Some honorable mentions for some titles that just elude cracking this list: Mere Christianity by C.S. Lewis (or just about any title by C.S. Lewis) squeezed off by newer titles; The Brothers Karamazov by Fyodor Dostoyevski which all of faith (or non-believers too) should read; The Politics of Jesus by John Howard Yoder but the writing style of Yoder is just so theologically dense for me; Christian Anarchism by Alexandre Christoyannopoulos offers a digest and survey of Christian anarchist thought; The Subversion of Christianity by Jacques Ellul (or any title by Ellul) where Ellul, in the anarchist vein, looks how the state tainted the church; Broken Words: The Abuse of Science and Faith in American Politics by Jonathan Dudley, a recent read that examines evangelicals and church history.

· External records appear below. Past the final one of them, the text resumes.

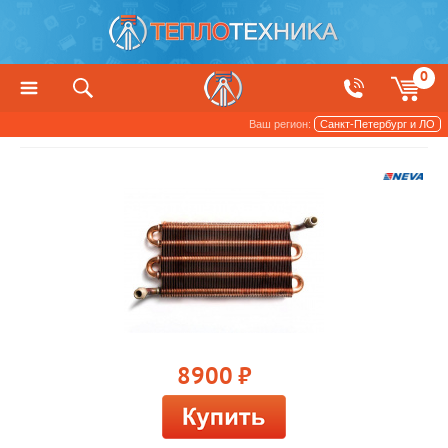
0
Ваш регион:
Санкт-Петербург и ЛО
Водонагреватели
Запчасти
8900
руб.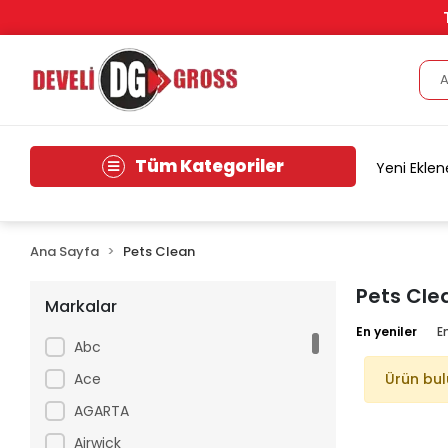
Tüm Kategoriler
Yeni Eklen
Ana Sayfa
Pets Clean
Pets Cle
Markalar
En yeniler
E
Abc
Ace
Ürün bu
AGARTA
Airwick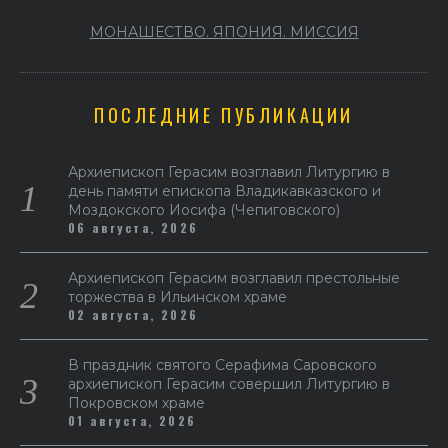
МОНАШЕСТВО. ЯПОНИЯ. МИССИЯ
ПОСЛЕДНИЕ ПУБЛИКАЦИИ
Архиепископ Герасим возглавил Литургию в
день памяти епископа Владикавказского и
Моздокского Иосифа (Чепиговского)
06 августа, 2026
Архиепископ Герасим возглавил престольные
торжества в Ильинском храме
02 августа, 2026
В праздник святого Серафима Саровского
архиепископ Герасим совершил Литургию в
Покровском храме
01 августа, 2026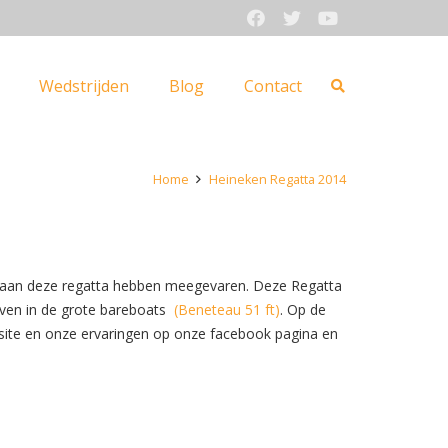
Wedstrijden
Blog
Contact
Home
Heineken Regatta 2014
ie aan deze regatta hebben meegevaren. Deze Regatta
even in de grote bareboats
(Beneteau 51 ft)
. Op de
 site en onze ervaringen op onze facebook pagina en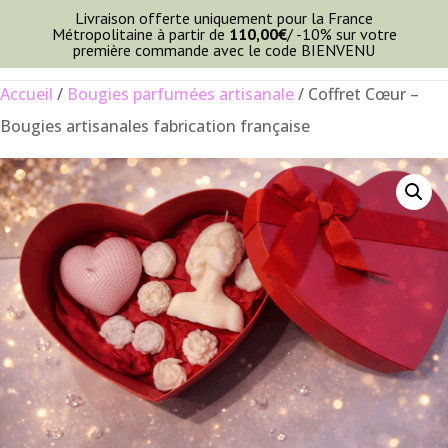
Livraison offerte uniquement pour la France
Métropolitaine à partir de
110,00
€
/ -10% sur votre
première commande avec le code BIENVENU
Accueil
/
Bougies parfumées artisanale
/ Coffret Cœur –
Bougies artisanales fabrication française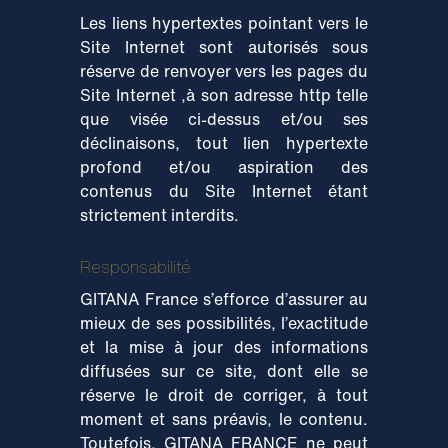
Les liens hypertextes pointant vers le
Site Internet sont autorisés sous
réserve de renvoyer vers les pages du
Site Internet ,à son adresse http telle
que visée ci-dessus et/ou ses
déclinaisons, tout lien hypertexte
profond et/ou aspiration des
contenus du Site Internet étant
strictement interdits.
Responsabilité
GITANA France s’efforce d’assurer au
mieux de ses possibilités, l’exactitude
et la mise à jour des informations
diffusées sur ce site, dont elle se
réserve le droit de corriger, à tout
moment et sans préavis, le contenu.
Toutefois, GITANA FRANCE ne peut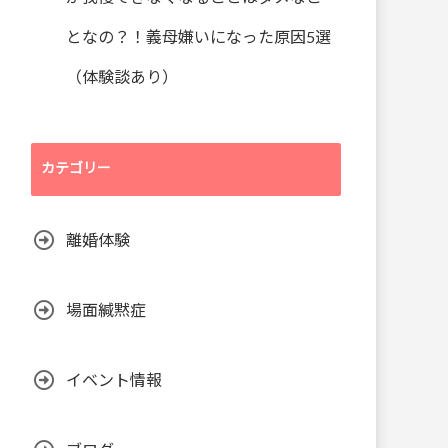
となの？！義母嫌いになった原因5選
（体験談あり）
カテゴリー
離婚体験
場面緘黙症
イベント情報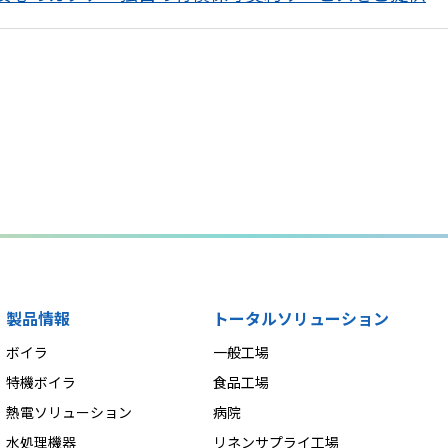
製品情報
トータルソリューション
ボイラ
一般工場
特機ボイラ
食品工場
熱電ソリューション
病院
水処理機器
リネンサプライ工場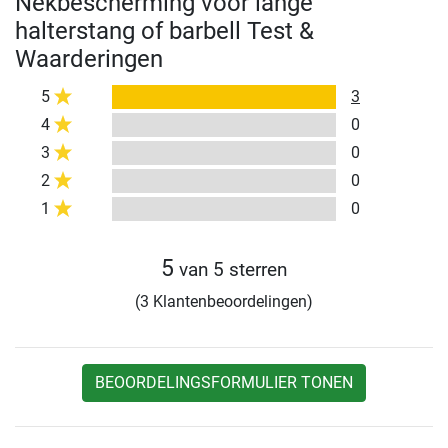
Nekbescherming voor lange
halterstang of barbell Test &
Waarderingen
5
3
4
0
3
0
2
0
1
0
5
van 5 sterren
(3 Klantenbeoordelingen)
BEOORDELINGSFORMULIER TONEN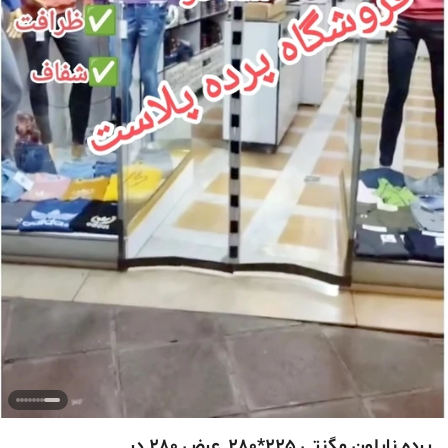
پرده نایلون مگنتی 225*280_عرض 280 در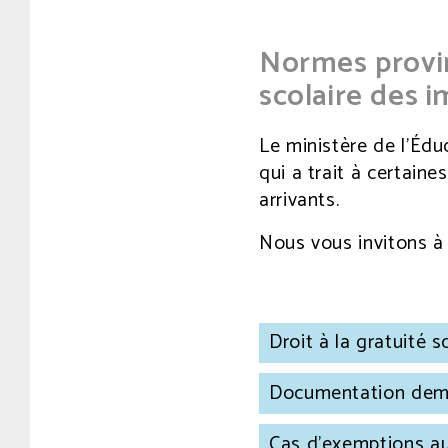
Normes provin
scolaire des 
Le ministère de l’Édu
qui a trait à certain
arrivants.
Nous vous invitons à
Droit à la gratuité s
Documentation deman
Cas d'exemptions au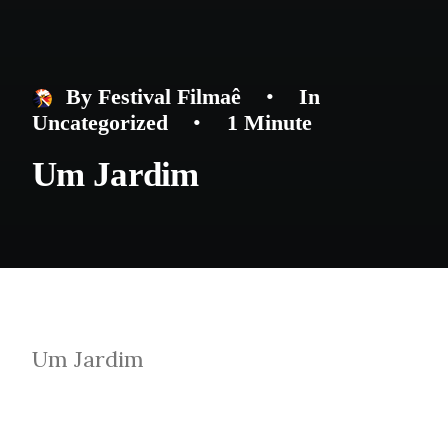
By
Festival Filmaê
•
In
Uncategorized
•
1 Minute
Um Jardim
Um Jardim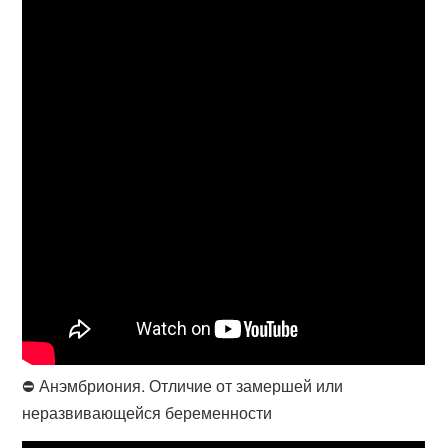
⛔ Анэмбриония. Отличие от замершей или
неразвивающейся беременности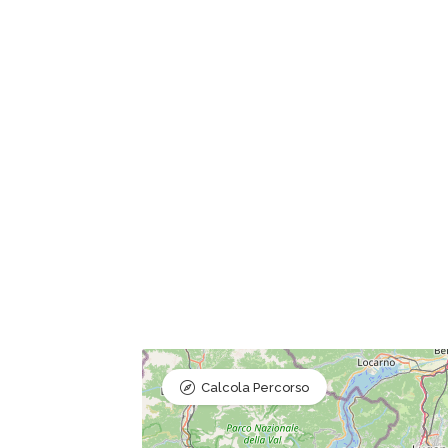
Calcola Percorso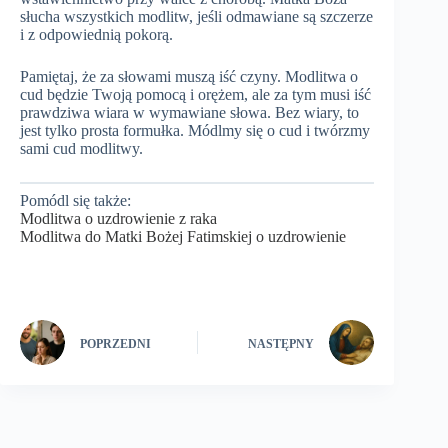
słucha wszystkich modlitw, jeśli odmawiane są szczerze
i z odpowiednią pokorą.
Pamiętaj, że za słowami muszą iść czyny. Modlitwa o
cud będzie Twoją pomocą i orężem, ale za tym musi iść
prawdziwa wiara w wymawiane słowa. Bez wiary, to
jest tylko prosta formułka. Módlmy się o cud i twórzmy
sami cud modlitwy.
Pomódl się także:
Modlitwa o uzdrowienie z raka
Modlitwa do Matki Bożej Fatimskiej o uzdrowienie
POPRZEDNI
NASTĘPNY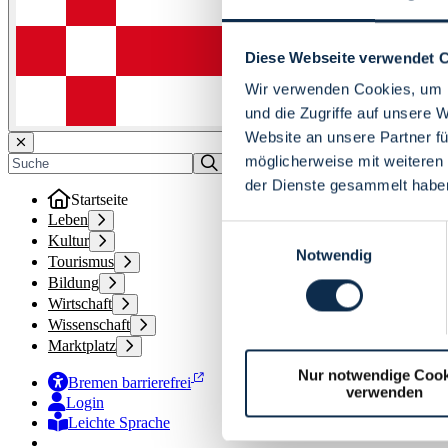
Diese Webseite verwendet 
Wir verwenden Cookies, um I
und die Zugriffe auf unsere 
Website an unsere Partner fü
möglicherweise mit weiteren
der Dienste gesammelt habe
Startseite
Leben
Einwilligungsauswahl
Kultur
Notwendig
Tourismus
Bildung
Wirtschaft
Wissenschaft
Marktplatz
Nur notwendige Cook
Bremen barrierefrei
verwenden
Login
Leichte Sprache
Zur Deutschen Gebärdensprache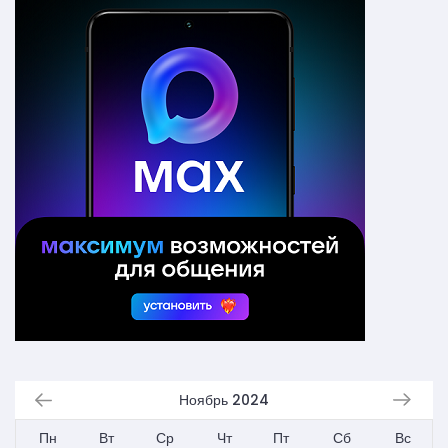
Ноябрь 2024
Пн
Вт
Ср
Чт
Пт
Сб
Вс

In composing this list, it is striking the preponderance of newer titles. It is not as if I am not acquainted with the classics — working my way through St. Vladimir’s popular patristics series now, even. But writing bridged by centuries (and often language translation, or idioms from centuries ago) has a hard time speaking to a me placed in 21st century America. When I read St. John of the Cross, or Jonathan Edwards, or Julian of Norwich, or John Calvin, or even G.K. Chesterton, I strain at extracting a cohesive narrative. Yes, there are sentences and passages that shine with brilliance, but on the whole, I seem so preoccupied with the toil of comprehending what exactly is being relayed.